⟨
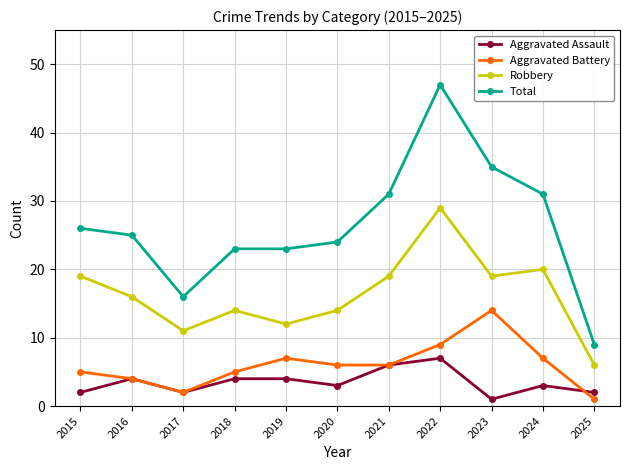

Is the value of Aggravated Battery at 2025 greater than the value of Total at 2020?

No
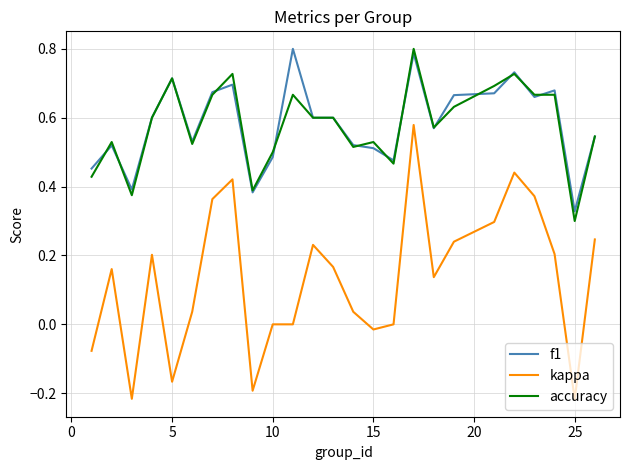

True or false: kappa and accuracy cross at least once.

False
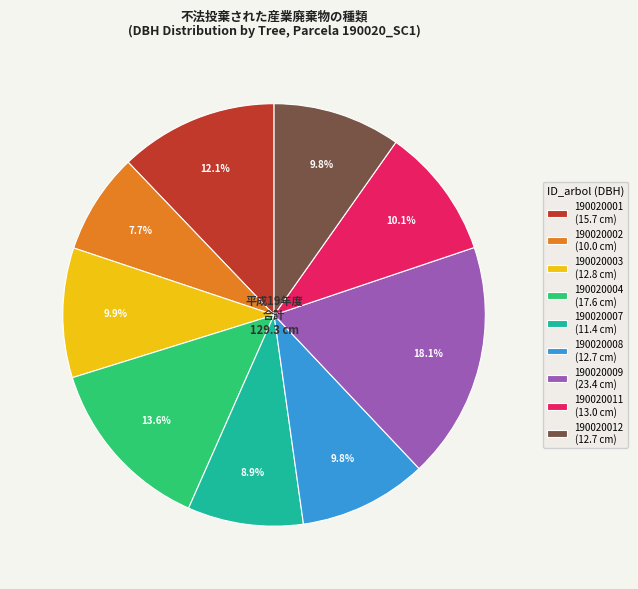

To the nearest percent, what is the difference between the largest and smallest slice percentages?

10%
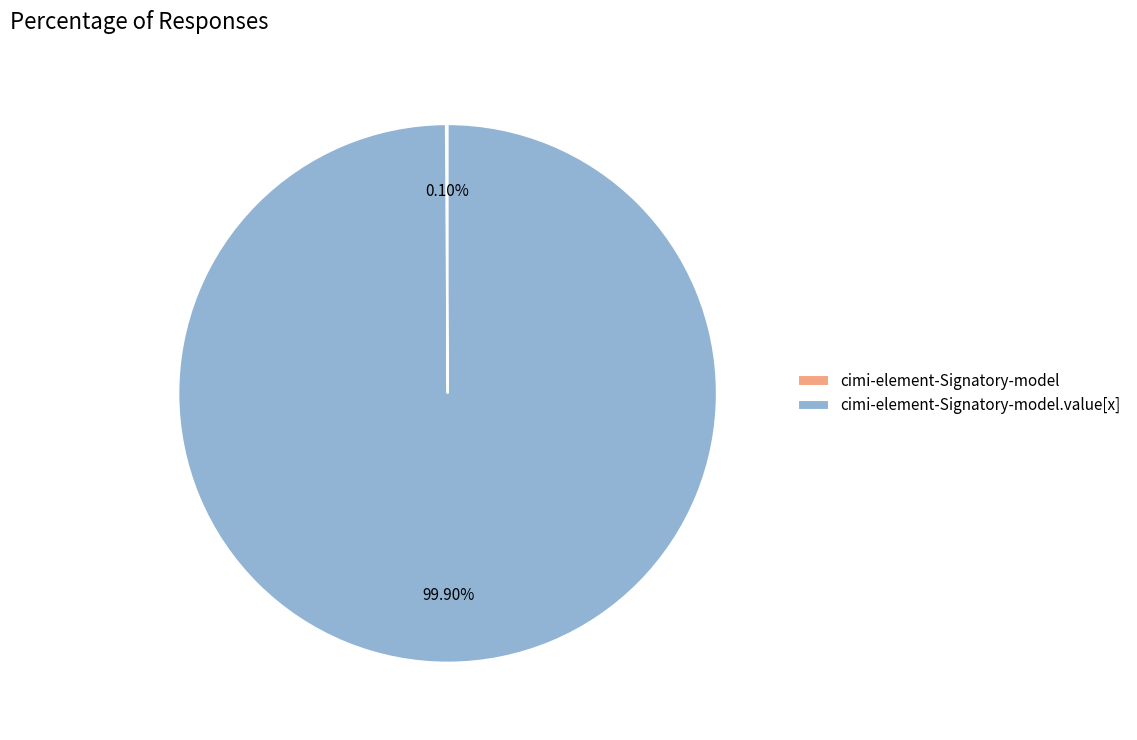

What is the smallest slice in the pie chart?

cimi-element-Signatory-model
⟩
▸ Exercise brief
Copy out the entries above word for word, leaving out the pictures.

▸ Your solution
Is the value of Aggravated Battery at 2025 greater than the value of Total at 2020?

No

True or false: kappa and accuracy cross at least once.

False

To the nearest percent, what is the difference between the largest and smallest slice percentages?

10%

What is the smallest slice in the pie chart?

cimi-element-Signatory-model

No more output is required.